# grooming yorkie poo



## sivi

I have a new yorkie poo, about 5 months old and don't know how to begin to groom him. Presently, he looks like a ball of fur. I could use some tips as to how to begin cutting his hair.


----------



## briteday

I usually take any puppies to the groomer a few times so they get used to being handled. Then ask the groomer to show you how to do some things like trim nails. Once you are comfortable with that then you might look into a pair of clippers so you can groom the coat. In the meanwhile try finding a few books at the library or bookstore on grooming and look at the instructions for yorkies and poodles, since I don't know which dog yours is more like.


----------



## Durbkat

briteday pretty much covered it. Now all you have to do is decide wether you want your puppy to look like a yorkie or poodle.


----------



## Graco22

I too agree with Briteday. When an owner tries to groom puppies the first few times at home, I end up having the task of retraining and teaching them when they finally decide they just can't manage them at home anymore for grooming. There are very specific things a pup needs to learn to be safely and properly groomed. Standing!!! VERY important..so many owners teach their dogs to lay in their laps for brushing...NOT a good idea. You cannot get all the parts of the dog thoroughly. Then all the dog wants to do on the table is lay down and roll over...Take the pup to a good groomer for a year or so, then if you still want to groom him at home, you can invest in good clippers, blades, tools, etc. Its going to cost you quite a bit to get equipment that is going to be efficient. I have a Youtube video up of a yorkipoo I do monthly. She is a curly girl, and they like a manageable "puppycut" length with a round face. Here is the link. (its an entire groom, with a few short interuptions from clients checking out, but its broken into 3 segments because of time constraints on youtube.)You can't really see what I am doing in detail, as I only took the videos for some groomers who where interested in the time it took, rather than what I was doing.

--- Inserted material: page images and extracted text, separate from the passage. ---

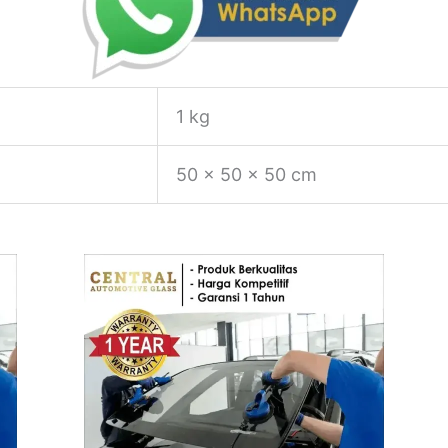
1 kg
50 × 50 × 50 cm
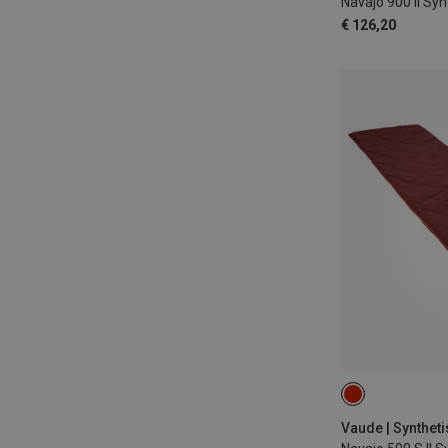
Navajo 900 II Sy
€ 126,20
MAX. 170CM | L
Vaude | Synthet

http://www.youtube.com/watch?v=iGNbIH2x7Mo

If the link doesn't work, just search youtube for Graco2200 and my videos will come up.


----------



## sivi

Thank you.
I am enjoying watching the utube segments and will take your advice.


----------



## Line-of-Fire

I agree with everything said here. Since it has yorkie hair (I'm assuming) then I'd use a stand dryer with a slicker or comb.


----------



## maryannims

I've got two Yorkies. They love being brushed, and I usually manage to do them every two/three days. They hate slicker type brushes, so I use a soft pin brush, and a fine tooth comb. They get bathed approx once a month, and I like to use a good shampoo & conditioner. I don't do much trimming, just around their face, ears & bottoms, and tidy around their feet, clip the toenails etc.


----------



## lottadoghair

I was wondering if you could answer a question....my yorkie poo has hair (fur, whatever) that hangs down over his eyes...like bangs. It seems to me that it needs to be trimmed, so as not to obstruct his vision, but is it supposed to be like that?


----------



## lottadoghair

I hope I uploaded this photo correctly...I'm wondering if I should be trimming my Yorkie-poo's "bangs"? It seems to me it would be aggravating to him, but is it intended to be there?


----------